Gelesen wurde schon immer, gelesen wird immer. Aber es gab auch schon immer Treffpunkte, die dritten Orte. Das muss noch mehr in einem Paket zusammengeschnürt werden.

Was sind eure liebsten Secondhandbookcafés in Australien?

SPACE spielt besonders in Australien eine große Rolle. In diesem Land erfuhr und erlebte ich dieses Konzept aus Weite, Raum und Enge in allen Extremen. Plätze können weit auseinander sein oder beinahe lückenlos zusammen liegen. Aber Räume sind immer anwesend, fühl- und füllbar.

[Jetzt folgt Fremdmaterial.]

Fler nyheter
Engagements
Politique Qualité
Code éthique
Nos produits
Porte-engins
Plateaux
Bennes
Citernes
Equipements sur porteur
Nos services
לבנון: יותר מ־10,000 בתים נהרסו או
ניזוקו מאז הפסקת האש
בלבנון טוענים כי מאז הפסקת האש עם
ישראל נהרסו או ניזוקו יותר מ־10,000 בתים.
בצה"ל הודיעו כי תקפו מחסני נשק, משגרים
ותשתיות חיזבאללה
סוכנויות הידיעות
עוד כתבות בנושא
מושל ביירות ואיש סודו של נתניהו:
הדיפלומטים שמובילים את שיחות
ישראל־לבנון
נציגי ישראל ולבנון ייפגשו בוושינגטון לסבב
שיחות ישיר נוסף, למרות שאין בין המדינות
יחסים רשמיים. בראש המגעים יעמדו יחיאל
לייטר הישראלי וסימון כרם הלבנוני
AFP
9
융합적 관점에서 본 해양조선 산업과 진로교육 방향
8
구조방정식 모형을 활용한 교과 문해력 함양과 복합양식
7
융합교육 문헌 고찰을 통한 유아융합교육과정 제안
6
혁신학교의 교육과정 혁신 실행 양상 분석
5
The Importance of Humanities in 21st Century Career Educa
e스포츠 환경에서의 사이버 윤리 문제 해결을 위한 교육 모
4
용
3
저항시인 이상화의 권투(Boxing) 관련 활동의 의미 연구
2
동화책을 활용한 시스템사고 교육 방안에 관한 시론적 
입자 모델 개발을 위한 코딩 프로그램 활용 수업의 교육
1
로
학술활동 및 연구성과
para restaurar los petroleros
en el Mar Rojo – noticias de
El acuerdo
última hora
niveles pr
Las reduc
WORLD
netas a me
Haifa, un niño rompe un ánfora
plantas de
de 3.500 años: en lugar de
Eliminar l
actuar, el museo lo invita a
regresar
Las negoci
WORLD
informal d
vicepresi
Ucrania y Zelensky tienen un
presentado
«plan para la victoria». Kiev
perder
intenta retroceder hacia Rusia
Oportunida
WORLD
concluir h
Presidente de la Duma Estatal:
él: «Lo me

SPACE ist auch das aktuelle Thema von Voiceworks #89, dem Literaturmagazin für australische Künstler unter 25. Es gäbe kein passenderes Thema für junge Autoren, die sich noch ihren eigenen Raum und ihre eigene Sprache erschreiben, es gäbe kein passenderes Thema für solch einen großen Kontinent. Oft komme ich in die Versuchung, das „Nichts“, das öfters in Zusammenhang mit Australien fällt, zu verteidigen – das Outback, die Weite, die rote Erde, der hohe Himmel, die geraden Straßen, die heiße Luft, all die Kilometer, die Geschichte: ist all das Nichts? Nein, es ist der schönste Platz und der beeindruckenste Raum.

„This issue features the ensuing struggle when a bear crashes on Dominic Stevenson’s couch, while Christian Jaros tells alien dreamtime tales. All Elizabeth Woods wants is an old Queenslander and to eat carbs after 7pm. In anti-Lonely Planet style your guide to Scamming the Scammers is outlined by Nina McLean, and closer to home Erin Stewart breaks down the Culture of Capital Planning in Canberra. Louise Millar throws us the keys to her Hotel in the Low Country but Amber Beilharz bids you beware of the Warning Signs (a house walking into the ocean).“ (Inhaltsangabe in den Worten von Voiceworks)

Am Donnerstag (26. Juli) findet der Launch von Voiceworks #89 in Brisbanes feinem Avid Reader Buchladen statt. Unbedingt hingehen, wenn ihr in der Nähe seid. Und den literarischen Raum auskosten.